:: WORK INSTRUCTIONS ::
Produce exactly the lines starting at the one containing "Neue ZDF-Serie lässt die 90er wieder aufleben" and ending at the last line of the material, with nothing added.

*** Begin section ***

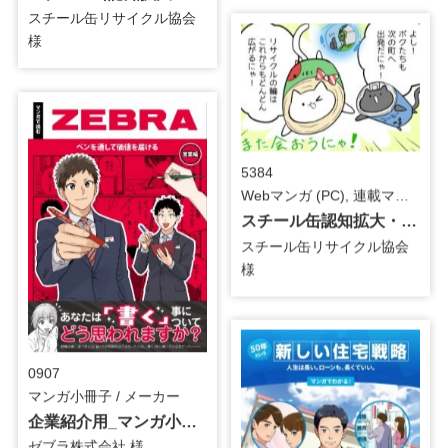
スチール缶リサイクル協会
様
5384
Webマンガ (PC), 連載マンガ / インフラ
スチール缶認知拡大・理解促進用_第4話_連載マンガ
スチール缶リサイクル協会
様
0907
マンガ小冊子 / メーカー
企業紹介用_マンガ小冊子
ゼブラ株式会社 様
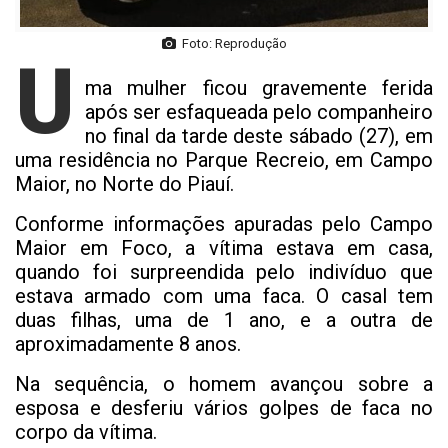
Foto: Reprodução
U
ma mulher ficou gravemente ferida
após ser esfaqueada pelo companheiro
no final da tarde deste sábado (27), em
uma residência no Parque Recreio, em Campo
Maior, no Norte do Piauí.
Conforme informações apuradas pelo Campo
Maior em Foco, a vítima estava em casa,
quando foi surpreendida pelo indivíduo que
estava armado com uma faca. O casal tem
duas filhas, uma de 1 ano, e a outra de
aproximadamente 8 anos.
Na sequência, o homem avançou sobre a
esposa e desferiu vários golpes de faca no
corpo da vítima.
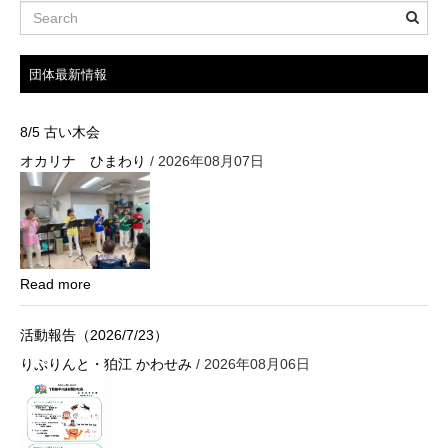
ー
シ
団体最新情報
ョ
ン
8/5 古い木会
オカリナ ひまわり
/ 2026年08月07日
Read more
活動報告（2026/7/23）
りぷりんと・狛江 かわせみ
/ 2026年08月06日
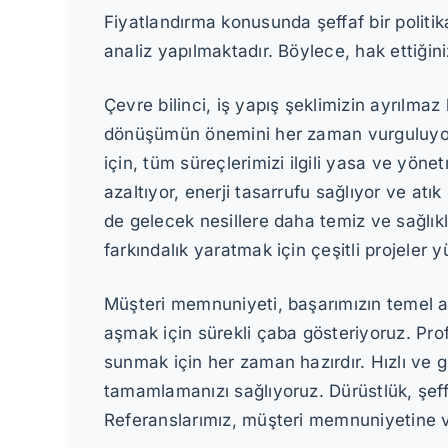
Fiyatlandırma konusunda şeffaf bir politik
analiz yapılmaktadır. Böylece, hak ettiğin
Çevre bilinci, iş yapış şeklimizin ayrılma
dönüşümün önemini her zaman vurguluyoruz.
için, tüm süreçlerimizi ilgili yasa ve yö
azaltıyor, enerji tasarrufu sağlıyor ve a
de gelecek nesillere daha temiz ve sağlık
farkındalık yaratmak için çeşitli projeler 
Müşteri memnuniyeti, başarımızın temel ana
aşmak için sürekli çaba gösteriyoruz. Pro
sunmak için her zaman hazırdır. Hızlı ve g
tamamlamanızı sağlıyoruz. Dürüstlük, şeffa
Referanslarımız, müşteri memnuniyetine ve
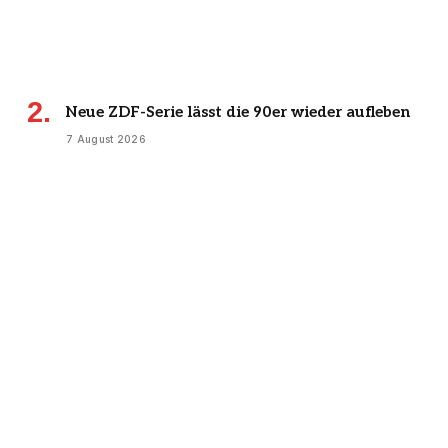
Neue ZDF-Serie lässt die 90er wieder aufleben
7 August 2026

*** End section ***

:: OUTPUT FOR THIS EXERCISE ::
Neue ZDF-Serie lässt die 90er wieder aufleben
7 August 2026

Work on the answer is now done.